[Data entries]
════════

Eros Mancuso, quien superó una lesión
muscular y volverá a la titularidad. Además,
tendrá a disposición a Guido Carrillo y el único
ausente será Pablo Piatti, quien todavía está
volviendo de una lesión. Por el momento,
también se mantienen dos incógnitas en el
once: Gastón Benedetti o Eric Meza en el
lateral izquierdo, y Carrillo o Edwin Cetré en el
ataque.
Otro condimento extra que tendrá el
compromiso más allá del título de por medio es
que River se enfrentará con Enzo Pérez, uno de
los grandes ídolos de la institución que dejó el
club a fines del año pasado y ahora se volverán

════════

Exercise:
Reproduce the text of the records with every "lesión" replaced by "molestia", leaving everything else unchanged.

Solution to this task:
Eros Mancuso, quien superó una molestia
muscular y volverá a la titularidad. Además,
tendrá a disposición a Guido Carrillo y el único
ausente será Pablo Piatti, quien todavía está
volviendo de una molestia. Por el momento,
también se mantienen dos incógnitas en el
once: Gastón Benedetti o Eric Meza en el
lateral izquierdo, y Carrillo o Edwin Cetré en el
ataque.
Otro condimento extra que tendrá el
compromiso más allá del título de por medio es
que River se enfrentará con Enzo Pérez, uno de
los grandes ídolos de la institución que dejó el
club a fines del año pasado y ahora se volverán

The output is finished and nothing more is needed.